Cae la red
La Nacionalien
Iván Pintor, Encuentros. Suplemento Diario de Tarragona, 2020
«Las imágenes de este libro están basadas en la realidad. Cualquier semejanza o parecido no es casual», reza la única advertencia escrita de La Nacionalien, de Sandro Bassi, una pesadilla hiperrealista donde el verdadero horror no es el accidente imprevisto que altera por un instante el trayecto cotidiano de un grupo de viajeros en el metro, sino la normalidad que le sigue y le antecede. En un espléndido uso del grafito, que va creando tramados de una minuciosidad fotográfica, las planchas de La Nacionalien muestras un mundo de viajeros de rostros carnosos, deformados y en perpetua mutación concentrados en la pantalla de sus teléfonos móviles. Como en los lienzos de Francis Bacon, no es la carne mutante e inestable de sus rostros el verdadero drama, sino la soledad de una constelación de figuras que no se miran, que se ignoran, en el quehacer incesante de deslizar sus dedos sobre las pantallas.
Con las miradas ausenten, conectados pero ajenos a la conjunción de los cuerpos, el aislamiento de las figuras resuena de manera siniestra y casi profética sobre la dureza de estas semanas de confinamiento y lucha contra la pandemia del COVID-19. El palpitar de esfínteres, tentáculos y órganos inconcebibles, con el aliento tanto de las películas de David Cronenberg como de las novelas gráficas post-apocalípticas de Martin Vaughn-James, se altera cuando, de repente, la falta de cobertura o acaso un error informático deja todos los teléfonos sin conexión de datos.
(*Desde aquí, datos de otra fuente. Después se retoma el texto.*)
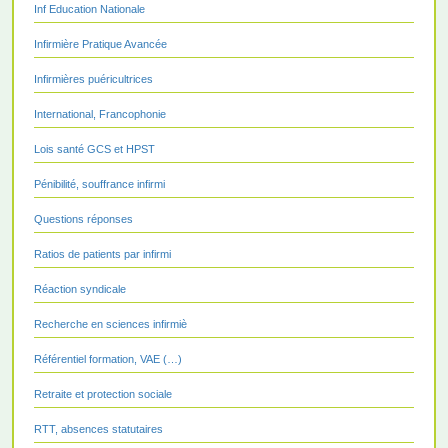
Inf Education Nationale
Infirmière Pratique Avancée
Infirmières puéricultrices
International, Francophonie
Lois santé GCS et HPST
Pénibilité, souffrance infirmi
Questions réponses
Ratios de patients par infirmi
Réaction syndicale
Recherche en sciences infirmiè
Référentiel formation, VAE (…)
Retraite et protection sociale
RTT, absences statutaires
La secuencialidad que sostenía, con pausa cristalina y una extrañeza digna de los dibujos de Roland Topor, la sucesión de planchas y viñetas, estalla entonces en un florilegio de formas en fuga: los tentáculos se expanden, las esperas de los rostros se atomizan en una polirritmia desatada, y las formas geométricas se vuelven una constelación hipercúbica que traduce la propia secuencialidad de un abismo sin fin.
La habilidad gráfica con la que Bassi recoge ese estallido es fulgurante y a la vez tan minuciosa como la que, en trabajos de ilustración tan delicados como Pasajeros o Breves Nocturnos (http://www.sandrobassi.com), dedica al minucioso retrato de la soledad. Y la estética del glitch, del error informático que sucede a ese falta de cobertura, a esa ausencia de pequeñas rayitas en el indicador del móvil que tanto nos heos acostumbrado a temer es, por una parte, la versión contemporánea del éxtasis y el trance que Moebius recogiera en sus ilustraciones ambientadas en el desierto mejicano y, por la otra, la constatación palmaria del aislamiento, de la bunkerización de una sociedad, la nuestra, que ha permitido que herramientas maravillosas se conviertan en una forma de esclavitud, en un neurototalitarismo que trafica con emociones convertidas en un extraño trabajo aceptado de buena gana. Como en el Manifiesto Hacker de McKenzie Wark, esta inquietante y bellísima novela gráfica seleccionada en la Bologna Children’s Book Fair 2019, nos recuerda, incluso tras el tranquilo retorno a la normalidad de los pasajeros, que «no poseemos lo que producimos; lo que producimos nos posee a nosotros».